6. Der Trassenbau in den Medien
Im Zentrum der medialen Kampagne der DDR stand das Ideal des proletarischen Internationalismus bei dem Völkerfreundschaft und Planerfüllung als zentrale Handlungsmaximen galten. Die "Trasse" wie das Projekt kurz genannt wurde, galt auch als Ort der kommunistischen Erziehung. Über die Medien wurden die Trassenkampagnen in die DDR-Gesellschaft hineingetragen. Der Trassenbau wurde durch die Zeitung "Junge Welt" der FDJ begleitet und die DEFA-Studios drehten vier Dokumentationen zum Bauprojekt. Am Trassenbau lassen sich aber nicht nur Mechanismen sozialistischer Agitation exemplifizieren. Das wachsende Interesse an der deutsch-sowjetischen Erdgaskooperation seit Beginn der Konstruktion der Nord Stream Pipeline richtete schließlich auch in den alten Bundesländern bzw. den überregionalen Medien zunehmend die Aufmerksamkeit auf den Trassenbau. Beispielsweise strahlte der Deutschlandfunk 2009 das dreistündige Feature "das blaue Wunder bei Fünfzig Minus" über den Bau der Erdgastrasse aus. Im Mittelpunkt stand das Leben zehntausender Deutscher die in der ehemaligen Sowjetunion im Einsatz waren. Im selben Jahr wurde der Trassenbau bzw. der erste Oktober 1975, an dem die erste Schweißnaht der Drushbatrasse gezogen wurde als charakteristisches Ereignis der deutschen Nachkriegsgeschichte in das von der Bundeszentrale für politische Bildung (bpb), des Rundfunk Berlin Brandenburg (RBB) und der Tagesschau koproduzierte Multimediaprojekt "60xDeutschland" aufgenommen. Und "Die Zeit" vom 15. April 2010 fügte den Trassenbau der DDR endgültig in eine energiehistorische Ereigniskette mit der Nord Stream Pipeline ein.

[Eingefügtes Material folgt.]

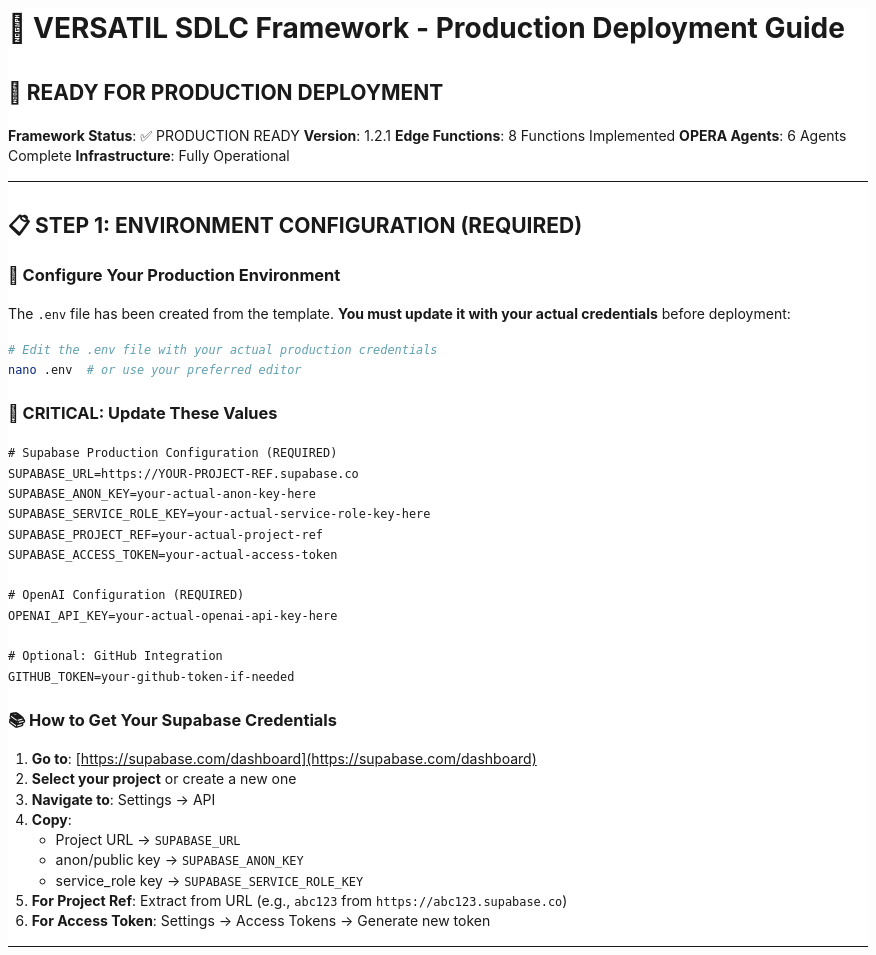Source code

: # 🚀 VERSATIL SDLC Framework - Production Deployment Guide

## 🎯 READY FOR PRODUCTION DEPLOYMENT

**Framework Status**: ✅ PRODUCTION READY
**Version**: 1.2.1
**Edge Functions**: 8 Functions Implemented
**OPERA Agents**: 6 Agents Complete
**Infrastructure**: Fully Operational

---

## 📋 STEP 1: ENVIRONMENT CONFIGURATION (REQUIRED)

### 🔑 Configure Your Production Environment

The `.env` file has been created from the template. **You must update it with your actual credentials** before deployment:

```bash
# Edit the .env file with your actual production credentials
nano .env  # or use your preferred editor
```

### 🚨 CRITICAL: Update These Values

```env
# Supabase Production Configuration (REQUIRED)
SUPABASE_URL=https://YOUR-PROJECT-REF.supabase.co
SUPABASE_ANON_KEY=your-actual-anon-key-here
SUPABASE_SERVICE_ROLE_KEY=your-actual-service-role-key-here
SUPABASE_PROJECT_REF=your-actual-project-ref
SUPABASE_ACCESS_TOKEN=your-actual-access-token

# OpenAI Configuration (REQUIRED)
OPENAI_API_KEY=your-actual-openai-api-key-here

# Optional: GitHub Integration
GITHUB_TOKEN=your-github-token-if-needed
```

### 📚 How to Get Your Supabase Credentials

1. **Go to**: [https://supabase.com/dashboard](https://supabase.com/dashboard)
2. **Select your project** or create a new one
3. **Navigate to**: Settings → API
4. **Copy**:
   - Project URL → `SUPABASE_URL`
   - anon/public key → `SUPABASE_ANON_KEY`
   - service_role key → `SUPABASE_SERVICE_ROLE_KEY`
5. **For Project Ref**: Extract from URL (e.g., `abc123` from `https://abc123.supabase.co`)
6. **For Access Token**: Settings → Access Tokens → Generate new token

---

7. Kohlendioxid-Emissionen
Auf der Ebene energiewirtschaftlicher, bilateraler Verträge herrscht eine gegenseitige Abhängigkeit zwischen der Bundesrepublik und den großen Energiekonzernen, die vor diesem Hintergrund einen handlungspolitischen wie auch diskursiven Konsens gefunden haben. Aber eine Imagepolitik, die allein auf geopolitische Legitimation und Versorgungssicherheit ausgerichtet ist, reicht in Zeiten gesamteuropäischer und globaler Klimaschutzbestrebungen nicht aus. Die Konzerne sehen sich gezwungen auf umweltpolitische Vorgaben zu reagieren, um sich weiterer Unterstützung durch die Regierung bzw. zukünftiger Regierungen zu versichern. In diesem Zusammenhang verweisen sie auf die im Vergleich zu anderen fossilen Brennstoffen geringen CO²-Emmissionen des Erdgases. Der technische Fortschritt der letzten Jahrzehnte, der neue Pipeline-Investitionen erst ermöglichte, rücke nun auch „Belange der Menschen und der Umwelt"[9] in den Fokus der unternehmerischen Tätigkeiten. So habe Erdgas „als wichtiger Energieträger nichts von seiner Bedeutung eingebüßt"[10] und der Klimaschutz wird zunehmend zu einer wirtschaftlichen Ressource, an der Bundesregierung und Energiekonzerne, gleichermaßen Interesse zeigen.